Task objective> Please copy out all the data. Every detail stays the same.

━━━━━ Data records ━━━━━

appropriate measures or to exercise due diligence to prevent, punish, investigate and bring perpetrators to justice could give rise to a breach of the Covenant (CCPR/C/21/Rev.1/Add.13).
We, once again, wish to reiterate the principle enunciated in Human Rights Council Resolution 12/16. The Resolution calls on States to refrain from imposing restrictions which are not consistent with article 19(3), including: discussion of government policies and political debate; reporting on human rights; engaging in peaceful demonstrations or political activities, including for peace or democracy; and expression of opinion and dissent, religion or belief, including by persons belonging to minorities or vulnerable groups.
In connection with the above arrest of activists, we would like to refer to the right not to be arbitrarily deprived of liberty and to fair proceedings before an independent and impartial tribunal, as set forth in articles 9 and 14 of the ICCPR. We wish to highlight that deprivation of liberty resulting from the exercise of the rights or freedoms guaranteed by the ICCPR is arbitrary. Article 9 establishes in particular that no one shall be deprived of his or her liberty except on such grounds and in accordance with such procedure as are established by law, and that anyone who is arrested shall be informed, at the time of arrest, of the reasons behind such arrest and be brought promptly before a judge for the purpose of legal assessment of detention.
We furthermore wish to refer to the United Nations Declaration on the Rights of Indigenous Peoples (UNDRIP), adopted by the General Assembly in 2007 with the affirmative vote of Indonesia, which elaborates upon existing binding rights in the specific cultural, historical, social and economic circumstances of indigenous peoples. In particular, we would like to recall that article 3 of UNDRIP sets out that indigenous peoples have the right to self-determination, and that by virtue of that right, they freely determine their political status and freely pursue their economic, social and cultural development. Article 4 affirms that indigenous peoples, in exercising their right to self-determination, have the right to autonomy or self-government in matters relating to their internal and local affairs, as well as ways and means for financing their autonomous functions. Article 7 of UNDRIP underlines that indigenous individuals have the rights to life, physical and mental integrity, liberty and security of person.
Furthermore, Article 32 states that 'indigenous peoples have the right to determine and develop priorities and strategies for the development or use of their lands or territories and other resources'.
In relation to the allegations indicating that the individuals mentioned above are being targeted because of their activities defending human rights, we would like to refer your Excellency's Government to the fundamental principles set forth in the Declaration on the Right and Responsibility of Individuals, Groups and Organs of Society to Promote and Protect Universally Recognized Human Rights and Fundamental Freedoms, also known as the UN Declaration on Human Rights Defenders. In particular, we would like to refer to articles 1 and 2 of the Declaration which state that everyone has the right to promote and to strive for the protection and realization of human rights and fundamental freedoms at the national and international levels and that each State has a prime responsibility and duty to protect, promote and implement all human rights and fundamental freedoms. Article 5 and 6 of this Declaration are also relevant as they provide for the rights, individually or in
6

━━━━━

Solution to this task>
appropriate measures or to exercise due diligence to prevent, punish, investigate and bring perpetrators to justice could give rise to a breach of the Covenant (CCPR/C/21/Rev.1/Add.13).
We, once again, wish to reiterate the principle enunciated in Human Rights Council Resolution 12/16. The Resolution calls on States to refrain from imposing restrictions which are not consistent with article 19(3), including: discussion of government policies and political debate; reporting on human rights; engaging in peaceful demonstrations or political activities, including for peace or democracy; and expression of opinion and dissent, religion or belief, including by persons belonging to minorities or vulnerable groups.
In connection with the above arrest of activists, we would like to refer to the right not to be arbitrarily deprived of liberty and to fair proceedings before an independent and impartial tribunal, as set forth in articles 9 and 14 of the ICCPR. We wish to highlight that deprivation of liberty resulting from the exercise of the rights or freedoms guaranteed by the ICCPR is arbitrary. Article 9 establishes in particular that no one shall be deprived of his or her liberty except on such grounds and in accordance with such procedure as are established by law, and that anyone who is arrested shall be informed, at the time of arrest, of the reasons behind such arrest and be brought promptly before a judge for the purpose of legal assessment of detention.
We furthermore wish to refer to the United Nations Declaration on the Rights of Indigenous Peoples (UNDRIP), adopted by the General Assembly in 2007 with the affirmative vote of Indonesia, which elaborates upon existing binding rights in the specific cultural, historical, social and economic circumstances of indigenous peoples. In particular, we would like to recall that article 3 of UNDRIP sets out that indigenous peoples have the right to self-determination, and that by virtue of that right, they freely determine their political status and freely pursue their economic, social and cultural development. Article 4 affirms that indigenous peoples, in exercising their right to self-determination, have the right to autonomy or self-government in matters relating to their internal and local affairs, as well as ways and means for financing their autonomous functions. Article 7 of UNDRIP underlines that indigenous individuals have the rights to life, physical and mental integrity, liberty and security of person.
Furthermore, Article 32 states that 'indigenous peoples have the right to determine and develop priorities and strategies for the development or use of their lands or territories and other resources'.
In relation to the allegations indicating that the individuals mentioned above are being targeted because of their activities defending human rights, we would like to refer your Excellency's Government to the fundamental principles set forth in the Declaration on the Right and Responsibility of Individuals, Groups and Organs of Society to Promote and Protect Universally Recognized Human Rights and Fundamental Freedoms, also known as the UN Declaration on Human Rights Defenders. In particular, we would like to refer to articles 1 and 2 of the Declaration which state that everyone has the right to promote and to strive for the protection and realization of human rights and fundamental freedoms at the national and international levels and that each State has a prime responsibility and duty to protect, promote and implement all human rights and fundamental freedoms. Article 5 and 6 of this Declaration are also relevant as they provide for the rights, individually or in
6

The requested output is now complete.